ABSTRACT

While deep February cold and heavy snow suppressed activity in the Urals, East Front had begun regrouping for a spring offensive in 1919 on its 1,100-mile-long front. Third Army and Second Army were to advance eastward from Perm and Votkinskiy to Ekatrinburg and Fifth and First Armies from Ufa and Orsk to Chelyabinsk. Fourth Army, already facing more south and east on the Ural River between Uralsk and Orenburg was to push southeastward to the Caspian Sea and into Turkestan. On 5 March, Headquarters, East Front had created the Turkestan Army out of detachments stationed around Orenburg and joined it with Fourth Army to form the South Group. A week later, Kolchak’s drive toward Ufa, that in a few more days would draw Trotskiy away from the Eighth Party Congress, had forced Kamenev to cancel the East Front offensive. Kolchak by then had the Siberian Army on the move against Third and Second Armies and the Western Army against Fifth and First Armies.
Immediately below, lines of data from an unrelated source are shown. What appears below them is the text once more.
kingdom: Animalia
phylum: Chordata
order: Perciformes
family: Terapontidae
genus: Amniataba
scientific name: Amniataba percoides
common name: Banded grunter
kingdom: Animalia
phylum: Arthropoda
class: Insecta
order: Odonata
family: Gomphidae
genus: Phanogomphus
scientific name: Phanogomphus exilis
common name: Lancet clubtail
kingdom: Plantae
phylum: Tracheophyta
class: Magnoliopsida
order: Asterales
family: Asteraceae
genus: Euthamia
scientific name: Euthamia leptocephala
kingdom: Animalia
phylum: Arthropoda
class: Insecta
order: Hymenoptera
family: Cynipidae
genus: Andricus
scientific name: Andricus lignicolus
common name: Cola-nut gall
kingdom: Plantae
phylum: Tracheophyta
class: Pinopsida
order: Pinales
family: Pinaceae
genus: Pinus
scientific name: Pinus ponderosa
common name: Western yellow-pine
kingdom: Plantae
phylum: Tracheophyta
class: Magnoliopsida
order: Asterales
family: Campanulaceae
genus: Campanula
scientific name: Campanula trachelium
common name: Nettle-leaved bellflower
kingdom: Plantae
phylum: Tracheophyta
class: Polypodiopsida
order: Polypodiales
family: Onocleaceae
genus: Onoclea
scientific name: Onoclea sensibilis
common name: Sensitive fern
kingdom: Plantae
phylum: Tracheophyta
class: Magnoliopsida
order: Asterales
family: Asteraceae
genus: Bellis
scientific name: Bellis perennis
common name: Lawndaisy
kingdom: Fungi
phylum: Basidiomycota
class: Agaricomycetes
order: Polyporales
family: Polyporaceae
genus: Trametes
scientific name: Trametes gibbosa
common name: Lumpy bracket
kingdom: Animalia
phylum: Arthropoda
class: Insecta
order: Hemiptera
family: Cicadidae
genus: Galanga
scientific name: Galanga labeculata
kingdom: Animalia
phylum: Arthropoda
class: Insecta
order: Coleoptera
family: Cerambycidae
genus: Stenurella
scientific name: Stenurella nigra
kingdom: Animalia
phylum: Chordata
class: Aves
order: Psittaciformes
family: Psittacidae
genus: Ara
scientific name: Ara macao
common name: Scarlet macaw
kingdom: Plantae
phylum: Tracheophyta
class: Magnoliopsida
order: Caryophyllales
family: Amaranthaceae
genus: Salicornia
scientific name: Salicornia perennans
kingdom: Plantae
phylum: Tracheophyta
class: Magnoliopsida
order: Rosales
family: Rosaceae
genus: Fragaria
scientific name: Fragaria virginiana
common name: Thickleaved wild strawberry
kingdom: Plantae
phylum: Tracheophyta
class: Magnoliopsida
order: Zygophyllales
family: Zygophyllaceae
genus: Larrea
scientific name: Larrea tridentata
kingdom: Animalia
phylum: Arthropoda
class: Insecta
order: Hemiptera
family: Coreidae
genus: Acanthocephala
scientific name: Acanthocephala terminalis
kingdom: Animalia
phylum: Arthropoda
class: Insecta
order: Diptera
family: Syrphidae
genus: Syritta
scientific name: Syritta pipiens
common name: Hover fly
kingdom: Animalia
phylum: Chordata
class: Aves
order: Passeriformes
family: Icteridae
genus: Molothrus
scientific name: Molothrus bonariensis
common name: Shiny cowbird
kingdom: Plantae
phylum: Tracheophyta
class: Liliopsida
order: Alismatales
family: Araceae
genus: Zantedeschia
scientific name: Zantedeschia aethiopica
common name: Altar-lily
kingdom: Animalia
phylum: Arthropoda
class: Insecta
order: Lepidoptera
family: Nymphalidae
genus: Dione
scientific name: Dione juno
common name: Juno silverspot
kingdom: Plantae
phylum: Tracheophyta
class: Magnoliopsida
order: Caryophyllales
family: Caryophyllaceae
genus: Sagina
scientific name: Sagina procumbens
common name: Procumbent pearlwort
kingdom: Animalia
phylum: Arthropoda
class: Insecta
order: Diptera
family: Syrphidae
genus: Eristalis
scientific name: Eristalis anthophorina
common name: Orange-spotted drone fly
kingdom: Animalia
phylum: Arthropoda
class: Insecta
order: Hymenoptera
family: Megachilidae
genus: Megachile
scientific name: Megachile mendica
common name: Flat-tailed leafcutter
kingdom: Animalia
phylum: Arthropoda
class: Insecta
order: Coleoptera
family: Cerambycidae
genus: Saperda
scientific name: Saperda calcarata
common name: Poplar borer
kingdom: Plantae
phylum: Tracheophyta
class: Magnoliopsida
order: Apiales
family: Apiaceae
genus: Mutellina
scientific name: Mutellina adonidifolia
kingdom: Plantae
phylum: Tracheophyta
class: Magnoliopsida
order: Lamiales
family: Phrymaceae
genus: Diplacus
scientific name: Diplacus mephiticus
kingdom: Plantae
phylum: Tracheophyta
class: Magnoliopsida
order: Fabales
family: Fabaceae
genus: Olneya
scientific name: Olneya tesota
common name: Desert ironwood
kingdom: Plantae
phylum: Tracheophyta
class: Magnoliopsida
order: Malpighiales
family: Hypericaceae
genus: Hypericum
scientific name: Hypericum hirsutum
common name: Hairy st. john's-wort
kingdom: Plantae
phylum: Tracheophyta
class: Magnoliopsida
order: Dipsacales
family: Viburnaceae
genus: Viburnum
Kolchak had about 117,000 troops; Kamenev had 104,000; but East Front had substantial superiorities in artillery, 362 to 210 pieces, and in machine guns, 1,882 to 1,330.1

Fourth Army had undergone a change of command during the winter, a common enough occurrence in the Red Army, but in that instance a singularly remarkable one. Having learned in the fall that the Yaroslavl Military District was about to be abolished in a reorganization, M. V. Frunze, who had been the district commissar since August, and ex-general F. F. Novitskiy, who had been the military director, had volunteered for front service. In December 1918, Trotskiy had appointed Novitskiy to command Fourth Army and had assigned Frunze as his commissar. Since the command authority in the military districts was vested in the commissars and the military directors were advisors (which was as the Left Communists and the military opposition,with both of whom Frunze was associated, thought it ought also to be in the field commands), the appointments would have substantially altered Frunze’s and Novistkiy’s positions vis-à-vis each other. However, although Frunze and Novitskiy were available well before then, the formal command change at Fourth Army had not taken place until 31 January, and when

it did, Frunze had emerged as the army commander. How Frunze had advanced to near the top of the military hierarchy in a matter of a few weeks is a question very seldom raised and never forthrightly answered in Soviet accounts.A. S. Bubnov, Frunze’s first biographer, credited Novitskiy with having possessed the prescience to recognize Frunze’s outstanding – although not yet wholly undemonstrated – military talent and voluntarily relinquished the command to him. Novitskiy wrote that the appointment as commissar ‘did not conform to M. V. Frunze’s personal qualities’.2 The creation of South Group on 5 March advanced Frunze another step upward.